Secondly, even under the broad reading of Whelan, an application with command codes for operating fireworks display is the classic case of a necessary incident for the function of a utilitarian work, and hence properly excluded under the principles of Baker v. Selden and Section 102(b). In Whelan, the court applied the Baker v. Selden test and held that the line between idea and expression may be drawn with reference to the end sought to be achieved by the work in question. Here, the end sought to be achieved was remote ignition of Pyrotechnic products, such as fireworks. Specifically, in response to commands, the FireOne control panel uses the Protocol to communicate to one or more FireOne field modules so as to cause the FireOne field module to execute certain predefined functions to ignite pyrotechnic products that are electrically connected to the FireOne field modules.

Here, the Protocol was integral to the function and hence excluded under the Baker test. The Pyrotechnics court’s faulty reasoning is evident from its own language in the opinion, “the Protocol’s command signals are copyright protected because they are integral to the function of the Plaintiff’s FireOne firing system and are not merely a lock-out subroutine that is intended to frustrate connections with unauthorized devices.” In its opinion, the Pyrotechnics court acknowledged the purpose or function of the Protocol is to communicate between the FireOne control panel and the FireOne field module to permit the remote ignition of fireworks. (Findings of Fact (“FOF”), ¶¶ 21-23.)  But, still, it went on to hold that the particular code and command structure embodied in the protocol is not necessary to achieve that purpose, as FireOne chose command code expressions and arranged them in a unique sequence to create an original data stream.

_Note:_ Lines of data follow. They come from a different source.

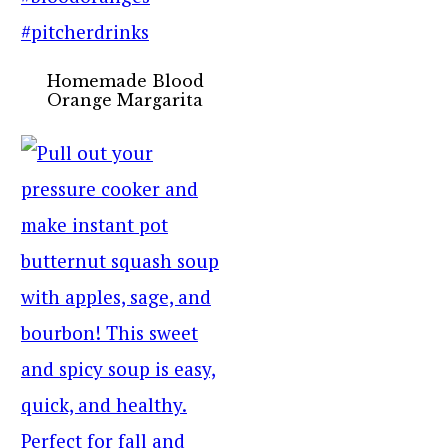
Homemade Blood
Orange Margarita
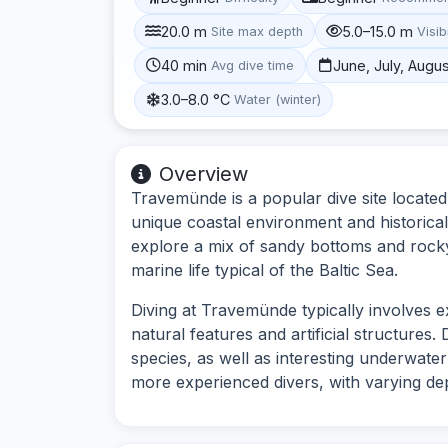
20.0 m
5.0–15.0 m
Site max depth
Visibi
40 min
June, July, Augu
Avg dive time
3.0–8.0 °C
Water (winter)
Overview
Travemünde is a popular dive site located
unique coastal environment and historical 
explore a mix of sandy bottoms and rocky 
marine life typical of the Baltic Sea.
Diving at Travemünde typically involves 
natural features and artificial structures.
species, as well as interesting underwater
more experienced divers, with varying de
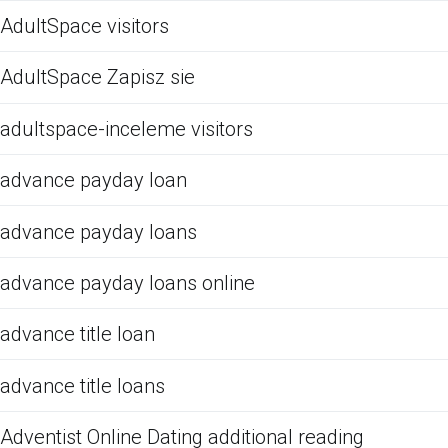
AdultSpace visitors
AdultSpace Zapisz sie
adultspace-inceleme visitors
advance payday loan
advance payday loans
advance payday loans online
advance title loan
advance title loans
Adventist Online Dating additional reading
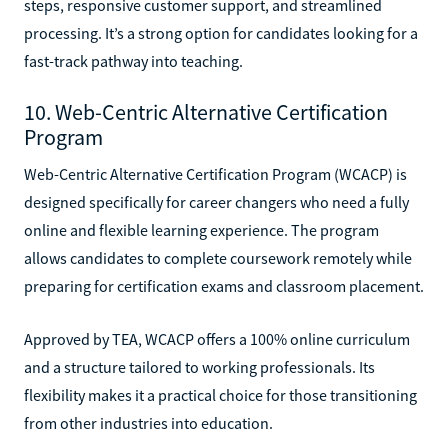
steps, responsive customer support, and streamlined
processing. It’s a strong option for candidates looking for a
fast-track pathway into teaching.
10. Web-Centric Alternative Certification
Program
Web-Centric Alternative Certification Program (WCACP) is
designed specifically for career changers who need a fully
online and flexible learning experience. The program
allows candidates to complete coursework remotely while
preparing for certification exams and classroom placement.
Approved by TEA, WCACP offers a 100% online curriculum
and a structure tailored to working professionals. Its
flexibility makes it a practical choice for those transitioning
from other industries into education.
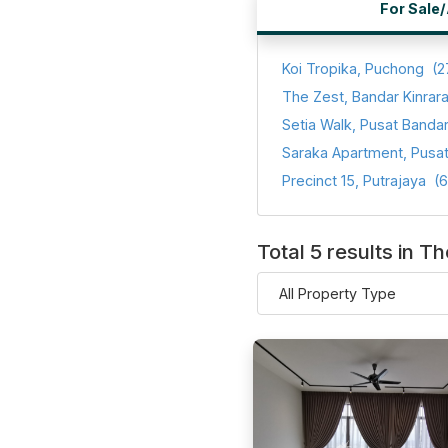
For Sale
Koi Tropika, Puchong
(2
The Zest, Bandar Kinrar
Precinct 15, Putrajaya
(6
Total 5 results in Th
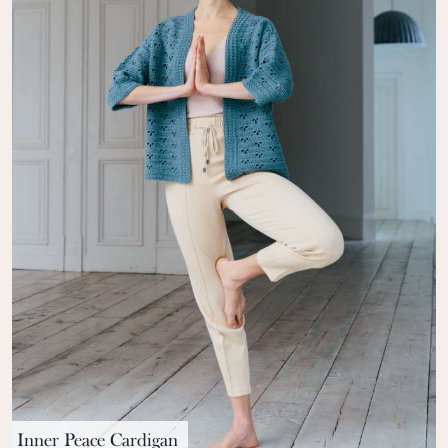
Inner Peace Cardigan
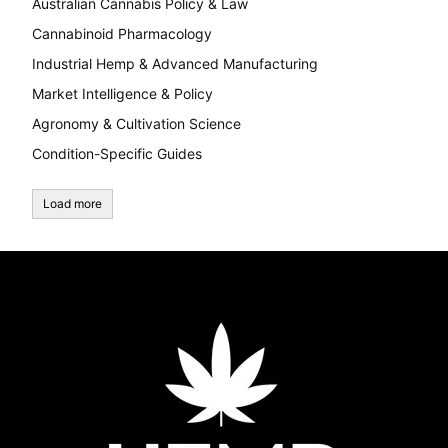
Australian Cannabis Policy & Law
Cannabinoid Pharmacology
Industrial Hemp & Advanced Manufacturing
Market Intelligence & Policy
Agronomy & Cultivation Science
Condition-Specific Guides
Load more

Finally, the kind of assertion made in this case is not within the metes and bounds of harm contemplated by copyright laws nor within the economic policy interests served by this law. Especially when the purpose of the command codes is to control Pyrotechnics’ proprietary hardware, specifically to control its field modules, and when the FSK message format in use for doing so is industry standard. Awarding copyright protection in such a case would be against the very purpose of enriching the general public through access to creative works that copyright laws serve. As the Supreme Court has reiterated in its case law, it is peculiarly important that the boundaries of copyright law are limited in nature and must ultimately be demarcated as clearly as possible to serve the public good. See Fogerty v. Fantasy, Inc., 510 U.S. 517, 526-27 (1994) (citing Sony Corp. of Am. v. Universal City Studios, Inc., 464 U.S. 417, 429 (1984)).

In Dismissing the Copyright Question, the Court Failed to Provide Clarity

In sum, the Federal Circuit erroneously claimed that Section 102(b) simply “codified” the “idea/expression dichotomy.” The court then asserted that the statute permits copyright protection if “the author had multiple ways to express the underlying idea.” And lower courts increasingly rely on Oracle 1 and reach faulty outcomes. This most recent elucidation of this effect underscores the importance of the decision in Google v. Oracle, where the Supreme Court in failing to address the issue of copyrightability has not provided the much-needed clarity that industry was hoping for on the interplay of Section 102(a) and (b)—a distinction which has long been blurred by Oracle 1— and which continues to be good law.